What you should do:
Present every line in the records below as one continuous numbered list, omitting blank lines.

Data supplied:
+ + +

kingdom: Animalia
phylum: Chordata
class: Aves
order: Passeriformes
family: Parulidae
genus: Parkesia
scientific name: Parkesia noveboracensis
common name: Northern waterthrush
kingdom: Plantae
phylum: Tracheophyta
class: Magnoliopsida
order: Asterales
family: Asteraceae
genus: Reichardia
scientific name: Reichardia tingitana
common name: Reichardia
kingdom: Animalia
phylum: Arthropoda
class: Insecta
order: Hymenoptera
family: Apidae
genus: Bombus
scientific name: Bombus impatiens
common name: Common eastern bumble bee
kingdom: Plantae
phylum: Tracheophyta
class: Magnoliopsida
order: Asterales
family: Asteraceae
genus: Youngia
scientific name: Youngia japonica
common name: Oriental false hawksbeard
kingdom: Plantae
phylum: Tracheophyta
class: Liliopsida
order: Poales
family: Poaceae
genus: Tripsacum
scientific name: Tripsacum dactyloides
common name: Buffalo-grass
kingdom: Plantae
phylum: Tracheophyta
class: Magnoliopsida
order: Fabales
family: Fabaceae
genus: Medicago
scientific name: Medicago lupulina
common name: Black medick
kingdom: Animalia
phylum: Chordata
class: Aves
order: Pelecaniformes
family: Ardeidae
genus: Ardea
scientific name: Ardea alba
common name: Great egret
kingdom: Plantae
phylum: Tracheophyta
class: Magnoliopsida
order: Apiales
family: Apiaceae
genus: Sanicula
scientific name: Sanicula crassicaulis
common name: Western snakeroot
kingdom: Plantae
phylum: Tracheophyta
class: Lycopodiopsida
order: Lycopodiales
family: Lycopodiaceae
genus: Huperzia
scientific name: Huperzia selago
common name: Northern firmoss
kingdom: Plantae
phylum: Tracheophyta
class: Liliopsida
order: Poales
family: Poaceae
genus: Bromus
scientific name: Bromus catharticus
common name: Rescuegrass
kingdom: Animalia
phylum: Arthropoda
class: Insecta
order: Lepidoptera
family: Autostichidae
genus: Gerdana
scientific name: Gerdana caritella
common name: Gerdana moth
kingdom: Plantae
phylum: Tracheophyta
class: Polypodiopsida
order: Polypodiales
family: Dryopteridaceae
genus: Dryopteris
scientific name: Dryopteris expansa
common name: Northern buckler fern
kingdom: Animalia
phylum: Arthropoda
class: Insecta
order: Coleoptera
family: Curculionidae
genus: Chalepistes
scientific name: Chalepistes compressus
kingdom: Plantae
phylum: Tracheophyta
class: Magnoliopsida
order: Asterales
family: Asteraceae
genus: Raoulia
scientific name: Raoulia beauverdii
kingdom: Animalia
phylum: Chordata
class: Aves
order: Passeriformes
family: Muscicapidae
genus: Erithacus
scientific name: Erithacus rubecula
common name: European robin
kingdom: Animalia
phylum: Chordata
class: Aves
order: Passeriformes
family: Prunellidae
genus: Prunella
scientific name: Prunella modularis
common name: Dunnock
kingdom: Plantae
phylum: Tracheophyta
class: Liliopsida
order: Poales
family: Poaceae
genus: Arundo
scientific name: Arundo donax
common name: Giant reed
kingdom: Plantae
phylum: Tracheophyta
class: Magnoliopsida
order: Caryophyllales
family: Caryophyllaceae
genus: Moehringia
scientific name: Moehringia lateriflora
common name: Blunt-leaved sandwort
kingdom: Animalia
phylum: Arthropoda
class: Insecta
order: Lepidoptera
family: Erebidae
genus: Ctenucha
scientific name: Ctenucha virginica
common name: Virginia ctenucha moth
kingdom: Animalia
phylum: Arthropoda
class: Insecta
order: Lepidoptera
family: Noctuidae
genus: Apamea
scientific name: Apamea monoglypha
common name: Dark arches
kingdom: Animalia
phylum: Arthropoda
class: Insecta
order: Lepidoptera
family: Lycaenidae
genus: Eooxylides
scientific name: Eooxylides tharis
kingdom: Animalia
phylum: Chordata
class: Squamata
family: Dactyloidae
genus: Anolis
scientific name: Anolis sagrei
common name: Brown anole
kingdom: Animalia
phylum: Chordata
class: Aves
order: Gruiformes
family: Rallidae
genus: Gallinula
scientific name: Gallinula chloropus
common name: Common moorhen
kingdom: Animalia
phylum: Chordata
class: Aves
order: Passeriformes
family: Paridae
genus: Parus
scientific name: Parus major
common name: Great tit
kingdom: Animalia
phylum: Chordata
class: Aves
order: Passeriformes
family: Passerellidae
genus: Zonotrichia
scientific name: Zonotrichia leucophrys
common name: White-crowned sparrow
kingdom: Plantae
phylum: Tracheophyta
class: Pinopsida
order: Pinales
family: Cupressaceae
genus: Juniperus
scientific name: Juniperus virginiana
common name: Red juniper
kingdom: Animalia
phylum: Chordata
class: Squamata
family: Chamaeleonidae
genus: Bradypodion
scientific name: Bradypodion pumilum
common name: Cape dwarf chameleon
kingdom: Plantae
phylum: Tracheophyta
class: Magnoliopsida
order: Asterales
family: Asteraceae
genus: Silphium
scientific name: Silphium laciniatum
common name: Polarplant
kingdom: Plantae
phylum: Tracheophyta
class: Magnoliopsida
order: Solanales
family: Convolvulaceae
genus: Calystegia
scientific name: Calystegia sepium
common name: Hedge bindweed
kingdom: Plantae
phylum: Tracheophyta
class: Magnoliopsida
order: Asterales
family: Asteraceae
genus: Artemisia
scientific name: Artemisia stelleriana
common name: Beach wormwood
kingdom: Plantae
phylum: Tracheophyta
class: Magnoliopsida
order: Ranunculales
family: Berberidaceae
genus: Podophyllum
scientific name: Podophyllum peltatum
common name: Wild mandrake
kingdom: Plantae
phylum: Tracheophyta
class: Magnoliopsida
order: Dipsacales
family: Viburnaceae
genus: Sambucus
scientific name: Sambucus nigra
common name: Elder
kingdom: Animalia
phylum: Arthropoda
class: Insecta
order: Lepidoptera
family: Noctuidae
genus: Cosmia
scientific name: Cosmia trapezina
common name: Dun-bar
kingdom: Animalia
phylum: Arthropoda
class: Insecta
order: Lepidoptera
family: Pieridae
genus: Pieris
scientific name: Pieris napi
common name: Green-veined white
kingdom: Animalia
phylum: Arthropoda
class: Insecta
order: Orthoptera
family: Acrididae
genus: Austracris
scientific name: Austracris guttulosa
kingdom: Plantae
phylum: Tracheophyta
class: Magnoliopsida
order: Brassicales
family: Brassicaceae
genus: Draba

+ + +

Answer in full:
1. kingdom: Animalia
2. phylum: Chordata
3. class: Aves
4. order: Passeriformes
5. family: Parulidae
6. genus: Parkesia
7. scientific name: Parkesia noveboracensis
8. common name: Northern waterthrush
9. kingdom: Plantae
10. phylum: Tracheophyta
11. class: Magnoliopsida
12. order: Asterales
13. family: Asteraceae
14. genus: Reichardia
15. scientific name: Reichardia tingitana
16. common name: Reichardia
17. kingdom: Animalia
18. phylum: Arthropoda
19. class: Insecta
20. order: Hymenoptera
21. family: Apidae
22. genus: Bombus
23. scientific name: Bombus impatiens
24. common name: Common eastern bumble bee
25. kingdom: Plantae
26. phylum: Tracheophyta
27. class: Magnoliopsida
28. order: Asterales
29. family: Asteraceae
30. genus: Youngia
31. scientific name: Youngia japonica
32. common name: Oriental false hawksbeard
33. kingdom: Plantae
34. phylum: Tracheophyta
35. class: Liliopsida
36. order: Poales
37. family: Poaceae
38. genus: Tripsacum
39. scientific name: Tripsacum dactyloides
40. common name: Buffalo-grass
41. kingdom: Plantae
42. phylum: Tracheophyta
43. class: Magnoliopsida
44. order: Fabales
45. family: Fabaceae
46. genus: Medicago
47. scientific name: Medicago lupulina
48. common name: Black medick
49. kingdom: Animalia
50. phylum: Chordata
51. class: Aves
52. order: Pelecaniformes
53. family: Ardeidae
54. genus: Ardea
55. scientific name: Ardea alba
56. common name: Great egret
57. kingdom: Plantae
58. phylum: Tracheophyta
59. class: Magnoliopsida
60. order: Apiales
61. family: Apiaceae
62. genus: Sanicula
63. scientific name: Sanicula crassicaulis
64. common name: Western snakeroot
65. kingdom: Plantae
66. phylum: Tracheophyta
67. class: Lycopodiopsida
68. order: Lycopodiales
69. family: Lycopodiaceae
70. genus: Huperzia
71. scientific name: Huperzia selago
72. common name: Northern firmoss
73. kingdom: Plantae
74. phylum: Tracheophyta
75. class: Liliopsida
76. order: Poales
77. family: Poaceae
78. genus: Bromus
79. scientific name: Bromus catharticus
80. common name: Rescuegrass
81. kingdom: Animalia
82. phylum: Arthropoda
83. class: Insecta
84. order: Lepidoptera
85. family: Autostichidae
86. genus: Gerdana
87. scientific name: Gerdana caritella
88. common name: Gerdana moth
89. kingdom: Plantae
90. phylum: Tracheophyta
91. class: Polypodiopsida
92. order: Polypodiales
93. family: Dryopteridaceae
94. genus: Dryopteris
95. scientific name: Dryopteris expansa
96. common name: Northern buckler fern
97. kingdom: Animalia
98. phylum: Arthropoda
99. class: Insecta
100. order: Coleoptera
101. family: Curculionidae
102. genus: Chalepistes
103. scientific name: Chalepistes compressus
104. kingdom: Plantae
105. phylum: Tracheophyta
106. class: Magnoliopsida
107. order: Asterales
108. family: Asteraceae
109. genus: Raoulia
110. scientific name: Raoulia beauverdii
111. kingdom: Animalia
112. phylum: Chordata
113. class: Aves
114. order: Passeriformes
115. family: Muscicapidae
116. genus: Erithacus
117. scientific name: Erithacus rubecula
118. common name: European robin
119. kingdom: Animalia
120. phylum: Chordata
121. class: Aves
122. order: Passeriformes
123. family: Prunellidae
124. genus: Prunella
125. scientific name: Prunella modularis
126. common name: Dunnock
127. kingdom: Plantae
128. phylum: Tracheophyta
129. class: Liliopsida
130. order: Poales
131. family: Poaceae
132. genus: Arundo
133. scientific name: Arundo donax
134. common name: Giant reed
135. kingdom: Plantae
136. phylum: Tracheophyta
137. class: Magnoliopsida
138. order: Caryophyllales
139. family: Caryophyllaceae
140. genus: Moehringia
141. scientific name: Moehringia lateriflora
142. common name: Blunt-leaved sandwort
143. kingdom: Animalia
144. phylum: Arthropoda
145. class: Insecta
146. order: Lepidoptera
147. family: Erebidae
148. genus: Ctenucha
149. scientific name: Ctenucha virginica
150. common name: Virginia ctenucha moth
151. kingdom: Animalia
152. phylum: Arthropoda
153. class: Insecta
154. order: Lepidoptera
155. family: Noctuidae
156. genus: Apamea
157. scientific name: Apamea monoglypha
158. common name: Dark arches
159. kingdom: Animalia
160. phylum: Arthropoda
161. class: Insecta
162. order: Lepidoptera
163. family: Lycaenidae
164. genus: Eooxylides
165. scientific name: Eooxylides tharis
166. kingdom: Animalia
167. phylum: Chordata
168. class: Squamata
169. family: Dactyloidae
170. genus: Anolis
171. scientific name: Anolis sagrei
172. common name: Brown anole
173. kingdom: Animalia
174. phylum: Chordata
175. class: Aves
176. order: Gruiformes
177. family: Rallidae
178. genus: Gallinula
179. scientific name: Gallinula chloropus
180. common name: Common moorhen
181. kingdom: Animalia
182. phylum: Chordata
183. class: Aves
184. order: Passeriformes
185. family: Paridae
186. genus: Parus
187. scientific name: Parus major
188. common name: Great tit
189. kingdom: Animalia
190. phylum: Chordata
191. class: Aves
192. order: Passeriformes
193. family: Passerellidae
194. genus: Zonotrichia
195. scientific name: Zonotrichia leucophrys
196. common name: White-crowned sparrow
197. kingdom: Plantae
198. phylum: Tracheophyta
199. class: Pinopsida
200. order: Pinales
201. family: Cupressaceae
202. genus: Juniperus
203. scientific name: Juniperus virginiana
204. common name: Red juniper
205. kingdom: Animalia
206. phylum: Chordata
207. class: Squamata
208. family: Chamaeleonidae
209. genus: Bradypodion
210. scientific name: Bradypodion pumilum
211. common name: Cape dwarf chameleon
212. kingdom: Plantae
213. phylum: Tracheophyta
214. class: Magnoliopsida
215. order: Asterales
216. family: Asteraceae
217. genus: Silphium
218. scientific name: Silphium laciniatum
219. common name: Polarplant
220. kingdom: Plantae
221. phylum: Tracheophyta
222. class: Magnoliopsida
223. order: Solanales
224. family: Convolvulaceae
225. genus: Calystegia
226. scientific name: Calystegia sepium
227. common name: Hedge bindweed
228. kingdom: Plantae
229. phylum: Tracheophyta
230. class: Magnoliopsida
231. order: Asterales
232. family: Asteraceae
233. genus: Artemisia
234. scientific name: Artemisia stelleriana
235. common name: Beach wormwood
236. kingdom: Plantae
237. phylum: Tracheophyta
238. class: Magnoliopsida
239. order: Ranunculales
240. family: Berberidaceae
241. genus: Podophyllum
242. scientific name: Podophyllum peltatum
243. common name: Wild mandrake
244. kingdom: Plantae
245. phylum: Tracheophyta
246. class: Magnoliopsida
247. order: Dipsacales
248. family: Viburnaceae
249. genus: Sambucus
250. scientific name: Sambucus nigra
251. common name: Elder
252. kingdom: Animalia
253. phylum: Arthropoda
254. class: Insecta
255. order: Lepidoptera
256. family: Noctuidae
257. genus: Cosmia
258. scientific name: Cosmia trapezina
259. common name: Dun-bar
260. kingdom: Animalia
261. phylum: Arthropoda
262. class: Insecta
263. order: Lepidoptera
264. family: Pieridae
265. genus: Pieris
266. scientific name: Pieris napi
267. common name: Green-veined white
268. kingdom: Animalia
269. phylum: Arthropoda
270. class: Insecta
271. order: Orthoptera
272. family: Acrididae
273. genus: Austracris
274. scientific name: Austracris guttulosa
275. kingdom: Plantae
276. phylum: Tracheophyta
277. class: Magnoliopsida
278. order: Brassicales
279. family: Brassicaceae
280. genus: Draba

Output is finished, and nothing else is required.